At parent forum, mayoral hopefuls vow to stop grading schools

City schools’ annual letter grades would become a thing of the past if any of the mayoral candidates who attended a parent-oriented forum in Brooklyn Thursday evening takes over City Hall next year.

Sal Albanese, Bill de Blasio, John Liu, and Bill Thompson each vowed to stop issuing the grades, which the Bloomberg administration has issued since 2007. The city has used the grades — which are almost entirely based on student test scores for elementary and middle schools — to pick which schools to close and which principals to reward.

City Council Speaker Christine Quinn and all of the non-Democratic candidates in the race skipped the forum, which was organized by a parent group that formed to oppose high-stakes testing and co-sponsored by the teachers union-aligned Alliance for Quality Education.

The school grading issue was one on which the candidates had not clearly staked out positions before moderator — and outspoken critic of the Bloomberg administration — Diane Ravitch asked them about it. But their unanimity reflected the tenor of the evening, in which the four men clamored to demonstrate their alignment with the parents who organized the event and against Mayor Bloomberg’s school policies.

“Diane Ravitch is one of my heroes,” Albanese, a former teacher, said in his opening statement. Moments later, de Blasio, currently the public advocate, started out by saying, “I love P.S. 29,” the school that hosted the event.

Liu, the city’s comptroller, topped Albanese by saying about Ravitch, “I’m very thankful she’s not running for mayor. Otherwise we could all go home happy.” And Thompson, who burnished his education credentials on the Board of Education before the Bloomberg era, praised Ravitch’s habit of eliciting fierce criticism. “You know you’re doing something right if so many people attack you,” he said.

Ravitch made clear where she stood on each issue as she asked about it, and audience members frequently signaled their concurrence with cheers and boos.
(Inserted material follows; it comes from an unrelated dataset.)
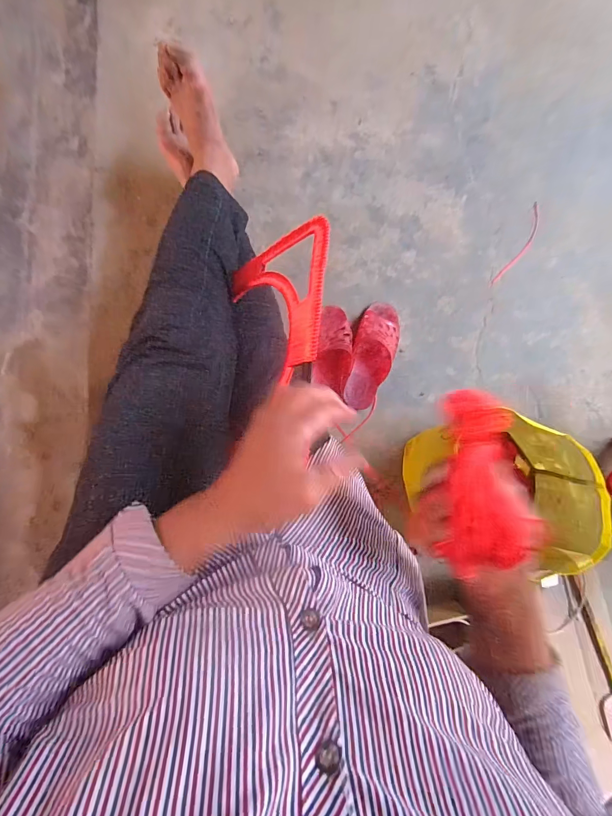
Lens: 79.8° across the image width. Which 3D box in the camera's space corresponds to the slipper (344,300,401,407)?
[{"bbox_3d":[0.140,-0.116,0.766,0.090,0.052,0.238,19,82,-2],"label":"slipper"}]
Before she asked the candidates whether they would continue to let charter schools use Department of Education space for free, for example, Ravitch said the privately managed schools “cause overcrowding and competition for facilities and resources” and are “now moving into neighborhoods like Cobble Hill even though there’s no demand for them.”

The candidates did not all give specific answers to the question, but they all criticized the charter sector. And they all vowed to reduce class sizes; boost arts in schools; withhold city students’ data from a controversial warehouse maintained by the nonprofit inBloom; and diminish what they agreed was an excessive emphasis on standardized tests.

The candidates’ unanimity meant that the event “functioned almost more as an accountability session” than a forum for debate, said City Councilman Brad Lander. He said parents needed a space to let candidates know what was important to them.

Some of the parents who packed P.S. 29’s auditorium said they were relieved to hear that there are mayoral candidates who share their concerns.

“I think there were good comments about putting a halt to the testing mania,” said Jamie Mirabella, a P.S. 29 mother whose third-grader “opted out” of last month’s state tests. “It’s an expanding issue that needs to be solved for everything else that needs to happen to happen.”

But others said they had felt alienated by the way the event was structured. “The forum was a pep rally for those who share the same point of view,” Douglas Hanau, also P.S. 29 parent, wrote in a comment on GothamSchools in which he characterized his view as “more nuanced [and] less dogmatic than Ravitch’s. “I was very disappointed.”

The event was not the last time that parents will put policy questions directly to those who are seeking to be the city’s next mayor. The Chancellor’s Parent Advisory Committee, a legally mandated elected parent council, is sponsoring a candidate forum in June.

And candidates could go a lot further toward explaining what they would do as mayor, instead of just saying what they would not do, Lander said. The logical question after hearing the candidates say they would do away with the city’s school grading system, he said, is,”What kind of accountability system would you put into place to evaluate, support, nurture the well rounded schools?”